A check came in the mail today, including an accumulation of production through September and a check will continue to come in the future monthly. Although I know it is fluid and can stop anytime. I can continue to hope and be ready for whatever God decides is good. But the reality is, it doesn’t matter. The check was thousands of times more than what I expected, zip. 100% more than I ever thought I would receive from my father.
Never in a million years would I expect money to come out of nothing. My daddy never had nothing. One of those great uncles used to send me Colorado lottery tickets in the mail when I was a young girl. I never won, but it was always fun to scratch them off as a child. He did not know when he willed those mineral rights to his sister, that they would land in our hand’s decades later. But God did.
We left Denver, Colorado in 1977 when I was nine. My dad’s side of the family all died when I was young except lost cousins and an aunt and uncle I last saw at my daddy’s’ funeral in 1994. We are now re-acquainted with our aunt and many extended family members we never even knew existed who are all receiving these checks for their own inheritance. My stepsister mailed us our daddy’s things that her mother would not give to us when she was alive. We found our daddy singing on tape, his flag from his funeral, his degrees, his report cards, keepsakes and pictures.
Money is not everything until it is. Money is not always the root of all evil, sometimes it is the redemption of a life short lived and ill given. The mighty dollar is just a piece of paper.

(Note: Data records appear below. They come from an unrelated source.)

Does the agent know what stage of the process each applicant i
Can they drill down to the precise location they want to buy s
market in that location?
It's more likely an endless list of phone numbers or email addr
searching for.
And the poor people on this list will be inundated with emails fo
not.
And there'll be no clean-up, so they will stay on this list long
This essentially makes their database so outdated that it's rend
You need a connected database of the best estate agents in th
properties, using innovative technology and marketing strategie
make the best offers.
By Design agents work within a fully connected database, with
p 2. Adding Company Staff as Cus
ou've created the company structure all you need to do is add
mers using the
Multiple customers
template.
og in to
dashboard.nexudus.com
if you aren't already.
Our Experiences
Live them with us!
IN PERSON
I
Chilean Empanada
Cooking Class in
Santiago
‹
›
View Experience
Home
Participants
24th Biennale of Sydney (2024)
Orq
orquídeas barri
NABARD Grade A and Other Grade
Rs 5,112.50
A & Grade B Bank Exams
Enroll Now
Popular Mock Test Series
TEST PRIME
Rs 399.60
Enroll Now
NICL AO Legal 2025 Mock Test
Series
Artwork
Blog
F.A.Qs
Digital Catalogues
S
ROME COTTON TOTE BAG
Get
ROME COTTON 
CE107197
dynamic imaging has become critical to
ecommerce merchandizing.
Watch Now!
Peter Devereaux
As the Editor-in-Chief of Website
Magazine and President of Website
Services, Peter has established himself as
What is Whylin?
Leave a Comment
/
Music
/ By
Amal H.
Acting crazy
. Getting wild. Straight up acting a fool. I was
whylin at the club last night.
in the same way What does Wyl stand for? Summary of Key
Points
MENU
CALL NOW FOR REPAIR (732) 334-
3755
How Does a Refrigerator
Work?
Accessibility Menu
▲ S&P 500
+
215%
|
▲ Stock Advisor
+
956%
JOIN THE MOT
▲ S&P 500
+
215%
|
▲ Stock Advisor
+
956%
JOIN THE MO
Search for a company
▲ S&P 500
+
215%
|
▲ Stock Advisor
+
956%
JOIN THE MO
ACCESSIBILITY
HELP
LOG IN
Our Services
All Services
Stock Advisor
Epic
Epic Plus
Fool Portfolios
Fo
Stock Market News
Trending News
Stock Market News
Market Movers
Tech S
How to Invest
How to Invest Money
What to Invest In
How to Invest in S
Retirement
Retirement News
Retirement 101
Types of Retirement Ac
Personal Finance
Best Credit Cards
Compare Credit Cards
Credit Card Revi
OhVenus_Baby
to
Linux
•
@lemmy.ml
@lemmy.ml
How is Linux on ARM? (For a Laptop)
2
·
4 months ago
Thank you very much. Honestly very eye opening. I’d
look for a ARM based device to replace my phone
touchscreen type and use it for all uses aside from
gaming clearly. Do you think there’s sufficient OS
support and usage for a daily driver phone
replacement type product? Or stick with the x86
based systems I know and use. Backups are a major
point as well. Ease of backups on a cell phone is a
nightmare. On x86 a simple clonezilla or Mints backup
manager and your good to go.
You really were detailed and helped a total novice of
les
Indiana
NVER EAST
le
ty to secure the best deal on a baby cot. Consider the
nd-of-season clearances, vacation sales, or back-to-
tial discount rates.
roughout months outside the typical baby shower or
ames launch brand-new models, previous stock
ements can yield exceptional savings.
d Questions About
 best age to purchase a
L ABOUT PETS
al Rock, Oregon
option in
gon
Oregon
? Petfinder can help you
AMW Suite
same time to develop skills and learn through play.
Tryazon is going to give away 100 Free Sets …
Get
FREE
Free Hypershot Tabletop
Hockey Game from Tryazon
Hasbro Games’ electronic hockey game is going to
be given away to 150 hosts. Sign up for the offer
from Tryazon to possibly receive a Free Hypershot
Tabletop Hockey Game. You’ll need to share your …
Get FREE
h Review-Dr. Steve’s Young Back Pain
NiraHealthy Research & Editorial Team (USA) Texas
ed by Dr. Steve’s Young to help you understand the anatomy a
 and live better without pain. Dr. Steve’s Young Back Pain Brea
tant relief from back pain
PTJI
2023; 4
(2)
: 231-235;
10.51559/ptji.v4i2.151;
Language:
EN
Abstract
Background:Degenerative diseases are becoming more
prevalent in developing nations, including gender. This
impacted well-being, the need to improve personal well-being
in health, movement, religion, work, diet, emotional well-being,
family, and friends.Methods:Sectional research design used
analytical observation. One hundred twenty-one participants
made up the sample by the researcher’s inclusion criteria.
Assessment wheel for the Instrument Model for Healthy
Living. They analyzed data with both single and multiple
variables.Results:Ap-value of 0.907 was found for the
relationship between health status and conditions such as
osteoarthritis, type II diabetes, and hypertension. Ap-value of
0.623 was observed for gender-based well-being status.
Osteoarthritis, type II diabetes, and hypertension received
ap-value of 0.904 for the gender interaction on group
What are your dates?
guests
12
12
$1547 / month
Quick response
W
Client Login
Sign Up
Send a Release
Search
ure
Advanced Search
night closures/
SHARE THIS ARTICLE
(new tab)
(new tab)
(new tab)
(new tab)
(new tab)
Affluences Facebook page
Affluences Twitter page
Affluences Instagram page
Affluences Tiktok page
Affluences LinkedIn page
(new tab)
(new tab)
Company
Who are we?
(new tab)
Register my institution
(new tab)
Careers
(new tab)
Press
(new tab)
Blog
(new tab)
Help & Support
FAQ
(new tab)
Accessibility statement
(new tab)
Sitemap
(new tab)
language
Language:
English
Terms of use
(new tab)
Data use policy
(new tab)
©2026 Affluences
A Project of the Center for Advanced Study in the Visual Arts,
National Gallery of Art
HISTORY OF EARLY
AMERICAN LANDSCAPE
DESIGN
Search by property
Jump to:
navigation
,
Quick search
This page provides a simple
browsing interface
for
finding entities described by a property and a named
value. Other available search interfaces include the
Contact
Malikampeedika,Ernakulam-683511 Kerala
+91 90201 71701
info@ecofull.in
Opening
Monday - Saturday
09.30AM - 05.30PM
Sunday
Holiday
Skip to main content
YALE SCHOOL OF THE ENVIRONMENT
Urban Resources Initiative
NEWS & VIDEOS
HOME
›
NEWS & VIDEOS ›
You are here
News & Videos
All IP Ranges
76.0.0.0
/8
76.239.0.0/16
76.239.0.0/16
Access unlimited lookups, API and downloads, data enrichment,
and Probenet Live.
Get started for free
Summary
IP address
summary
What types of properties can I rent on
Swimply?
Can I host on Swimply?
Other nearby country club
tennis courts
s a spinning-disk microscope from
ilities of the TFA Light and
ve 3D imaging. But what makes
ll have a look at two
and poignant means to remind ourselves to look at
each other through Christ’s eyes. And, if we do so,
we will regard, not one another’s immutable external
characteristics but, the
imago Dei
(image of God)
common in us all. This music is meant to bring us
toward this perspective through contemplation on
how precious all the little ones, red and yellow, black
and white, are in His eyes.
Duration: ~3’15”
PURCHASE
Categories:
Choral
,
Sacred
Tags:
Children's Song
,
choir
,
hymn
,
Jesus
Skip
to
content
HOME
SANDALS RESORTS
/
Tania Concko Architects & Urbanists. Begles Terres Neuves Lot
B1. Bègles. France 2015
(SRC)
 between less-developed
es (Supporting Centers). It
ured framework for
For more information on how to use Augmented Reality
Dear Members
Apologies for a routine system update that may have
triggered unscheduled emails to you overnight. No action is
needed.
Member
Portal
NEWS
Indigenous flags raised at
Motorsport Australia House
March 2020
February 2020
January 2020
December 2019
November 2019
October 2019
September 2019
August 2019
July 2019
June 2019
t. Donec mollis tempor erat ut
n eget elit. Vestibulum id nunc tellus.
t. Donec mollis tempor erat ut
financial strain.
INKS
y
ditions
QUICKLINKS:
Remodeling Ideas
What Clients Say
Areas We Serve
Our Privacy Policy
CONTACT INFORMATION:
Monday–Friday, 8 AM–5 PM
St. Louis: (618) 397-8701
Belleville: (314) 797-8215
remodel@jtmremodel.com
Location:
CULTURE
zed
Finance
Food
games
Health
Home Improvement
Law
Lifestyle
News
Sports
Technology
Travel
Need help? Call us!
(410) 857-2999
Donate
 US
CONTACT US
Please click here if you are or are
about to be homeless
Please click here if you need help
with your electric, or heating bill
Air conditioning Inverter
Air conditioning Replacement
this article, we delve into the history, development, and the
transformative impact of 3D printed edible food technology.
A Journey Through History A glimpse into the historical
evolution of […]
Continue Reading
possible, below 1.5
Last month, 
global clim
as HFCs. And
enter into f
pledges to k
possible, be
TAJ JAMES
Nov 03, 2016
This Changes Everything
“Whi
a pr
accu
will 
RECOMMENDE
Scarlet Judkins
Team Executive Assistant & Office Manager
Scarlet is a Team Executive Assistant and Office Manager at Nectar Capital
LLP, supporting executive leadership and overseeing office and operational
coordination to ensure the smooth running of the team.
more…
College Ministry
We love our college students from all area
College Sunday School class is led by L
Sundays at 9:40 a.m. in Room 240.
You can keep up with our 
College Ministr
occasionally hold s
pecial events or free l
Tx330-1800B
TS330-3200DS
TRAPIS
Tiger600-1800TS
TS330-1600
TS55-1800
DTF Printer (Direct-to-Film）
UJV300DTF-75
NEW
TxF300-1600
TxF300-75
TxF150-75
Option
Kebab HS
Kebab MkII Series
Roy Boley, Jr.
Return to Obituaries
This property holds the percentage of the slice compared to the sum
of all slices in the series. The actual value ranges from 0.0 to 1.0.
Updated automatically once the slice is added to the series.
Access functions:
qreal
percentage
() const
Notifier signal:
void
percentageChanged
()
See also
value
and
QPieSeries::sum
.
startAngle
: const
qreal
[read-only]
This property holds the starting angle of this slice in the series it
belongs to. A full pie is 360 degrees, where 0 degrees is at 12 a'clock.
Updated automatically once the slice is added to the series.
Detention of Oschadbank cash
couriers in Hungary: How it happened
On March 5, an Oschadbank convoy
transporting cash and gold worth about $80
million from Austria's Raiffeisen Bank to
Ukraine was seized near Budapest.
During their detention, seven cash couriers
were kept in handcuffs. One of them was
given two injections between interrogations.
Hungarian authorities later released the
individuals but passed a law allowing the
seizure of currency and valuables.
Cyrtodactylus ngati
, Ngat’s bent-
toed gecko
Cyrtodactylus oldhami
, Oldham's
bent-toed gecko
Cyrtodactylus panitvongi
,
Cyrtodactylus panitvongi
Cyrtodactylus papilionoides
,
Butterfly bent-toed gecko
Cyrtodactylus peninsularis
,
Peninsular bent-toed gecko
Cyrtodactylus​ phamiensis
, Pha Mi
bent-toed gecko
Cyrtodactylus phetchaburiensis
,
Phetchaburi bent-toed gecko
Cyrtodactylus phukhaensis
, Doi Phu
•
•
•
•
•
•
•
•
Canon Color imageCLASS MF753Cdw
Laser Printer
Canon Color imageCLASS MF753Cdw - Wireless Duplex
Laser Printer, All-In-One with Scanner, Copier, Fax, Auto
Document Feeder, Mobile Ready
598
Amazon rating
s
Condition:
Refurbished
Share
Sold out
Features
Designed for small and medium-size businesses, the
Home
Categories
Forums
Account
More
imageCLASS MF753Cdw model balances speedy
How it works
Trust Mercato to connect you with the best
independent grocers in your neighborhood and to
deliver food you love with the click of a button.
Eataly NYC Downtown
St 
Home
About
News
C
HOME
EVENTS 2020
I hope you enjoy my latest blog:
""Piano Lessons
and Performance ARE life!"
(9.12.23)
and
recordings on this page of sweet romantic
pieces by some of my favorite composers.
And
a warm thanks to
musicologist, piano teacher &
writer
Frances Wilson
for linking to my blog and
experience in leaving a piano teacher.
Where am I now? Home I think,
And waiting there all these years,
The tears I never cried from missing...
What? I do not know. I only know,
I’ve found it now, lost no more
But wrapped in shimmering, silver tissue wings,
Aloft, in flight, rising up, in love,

But, for me it is the “Never in a Million years” record of the redeeming grace and mercy of a God who loves me and pursues me at every turn of my life.
You might not see it unless you look back and follow his footprints in the dry scorched places where he carried you. He is there redeeming your life sometimes in those unbelievable, overwhelmingly, miraculous, only God ways. The next time you think that you might never in a million years believe it, pray you will see it. I am fifty-four and this was a redeeming day in a plan that was started when my uncle’s wife’s great grandfather chose to purchase land in Colorado.
The check arrived in a letter from Denver, Colorado. My birthplace. I wonder if it was post marked before I was born, I certainly know God stamped the envelope.